Das Album geht über eine Synthese unterschiedlicher musikalischer Richtungen hinaus, es bewegt sich sicher in allen von ihnen, und in seinen großartigen Momenten schafft es Neues. Mehr noch als die erste Platte betont es die musikalische Eigenständigkeit der Gruppe. Es wird der Gruppe viel Ehr´ doch wenig Geld bringen, vielleicht aber endlich auch auch einmal die Ausnahme von dieser langweiligen Regel. Zu wünschen sei es ihnen, denn KETE KUF ist wahrlich phantastisch und ein musikalisches Ereignis von Rang. Dies erkannt zu haben, ehrt auch Zorn.

 

Die Besetzung:
SIMON JAKOB DREES: violin, viola, viora kugnana, lead vocals
JAN HERMERSCHMIDT: clarinet, bass clarinett, vocals
KATHRIN PFEIFFER: accordeon, vocals, percussion
TOBIAS DUTSCHKE: percussion, vocals
GEORG SCHWAB: tuba, vocals

ahava raba-kete kuf
 

Kommentar zu einzelnen Stücken:

1) Jack singt
Klezmer-style Stück mit schrägem B-Teil, Originalkomposition.

2) Armenien
Lyrisches Stück. Erinnert an orientalische Melodieführung. Sehr stark und intensiv, traditionelles Stück. Klarinette und Violine unisono, teils Vokal (1) hinzugefügt.

3) Kopanitja
Trad. bulgarisches Stück von Hermerschmidt auf Klarinette. Sehr sparsame und gekonnte Instrumentierung.

4) Kete Kuf - Akatipana
Obertongesang, in Satz mit den Instrumenten gesetzt, sehr gekonnt, sehr souverän. Mirkaledo-Teil (gesprochen), erinnert in seiner Rhythmisierung an das Vokabular indischer Tabla-Spieler. Originalkomposition. Freier Teil durchaus spielerisch.

5) Howe Leg Na Rogle
Hat etwas vom Tango Nuevo, doch sehr verfremdet.  Ausgezeichnetes Arrangement.
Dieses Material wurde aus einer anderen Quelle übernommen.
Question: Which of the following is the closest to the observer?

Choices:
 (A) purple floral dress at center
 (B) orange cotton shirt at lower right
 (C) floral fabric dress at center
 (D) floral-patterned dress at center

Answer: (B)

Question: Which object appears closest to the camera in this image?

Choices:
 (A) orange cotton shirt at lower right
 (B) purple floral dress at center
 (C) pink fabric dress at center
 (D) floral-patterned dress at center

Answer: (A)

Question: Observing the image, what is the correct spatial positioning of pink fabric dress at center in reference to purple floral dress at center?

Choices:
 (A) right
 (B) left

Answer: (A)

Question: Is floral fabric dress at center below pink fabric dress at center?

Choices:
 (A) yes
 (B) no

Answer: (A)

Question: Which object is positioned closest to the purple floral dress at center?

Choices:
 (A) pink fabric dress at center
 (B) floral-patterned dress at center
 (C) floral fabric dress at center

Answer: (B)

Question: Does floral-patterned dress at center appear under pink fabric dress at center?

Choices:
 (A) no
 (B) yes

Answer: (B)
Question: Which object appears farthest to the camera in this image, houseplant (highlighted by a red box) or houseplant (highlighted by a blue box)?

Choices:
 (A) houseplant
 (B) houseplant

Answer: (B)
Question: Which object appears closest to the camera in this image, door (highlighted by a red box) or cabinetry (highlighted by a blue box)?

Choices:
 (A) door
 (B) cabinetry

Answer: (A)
Ändert später den Charakter hin zum getragenen, rhythmisch akzentuierten Lied, das am Ende in eine lebhafte instrumentale Fassung gebracht wird, die von Idee und Rhythmus´ an Bregovic erinnert; wohl eher ein Zufall, da das Stück bereits 1993 geschrieben wurde. Originalkomposition. Phantastisch. Die Zeiten im Innenteil des Booklet stimmen nicht.

6) Shalocho
Trad. armenisch. Freier Teil voc und cl, danach das Stück. Reifes Perkussionssolo, führt in in vokale Perkussion (Mirkaledo, wieder Reminiszenz an Tabla-Sprache), danach wieder das Stück.

7) Geamparale
Ein sehr bekanntes Stück, lt. Booklet aus Aserbaidshan/Turkmenistan, in einem für Ahava Raba fast traditionell anmutendem Arrangement. Herausragend: Perkussion und Stimmensatz. Das Stück könnte im Radio laufen.

8) Kurze turkmenische Schnitte
Erinnert paradoxerweise z. T. wieder an Piazollas Bearbeitungen argentinischer Tangos, einmal wegen der Rhythmisierung, zum anderen wegen Kathrin, ist aber besser. Perkussion sehr intensiv im Tuba-Teil.

9) Chowdi
Akkordeon plus Stimmensatz. Strophe: Akkordeon plus eine Stimme (Jan; das erkennt man am "o"). Getragen. Sehr mutig. Und doch sehr gut.

10) Ghost Track
Mirkaledo, im Rhythmus. Man spürt den Spaß. A capella.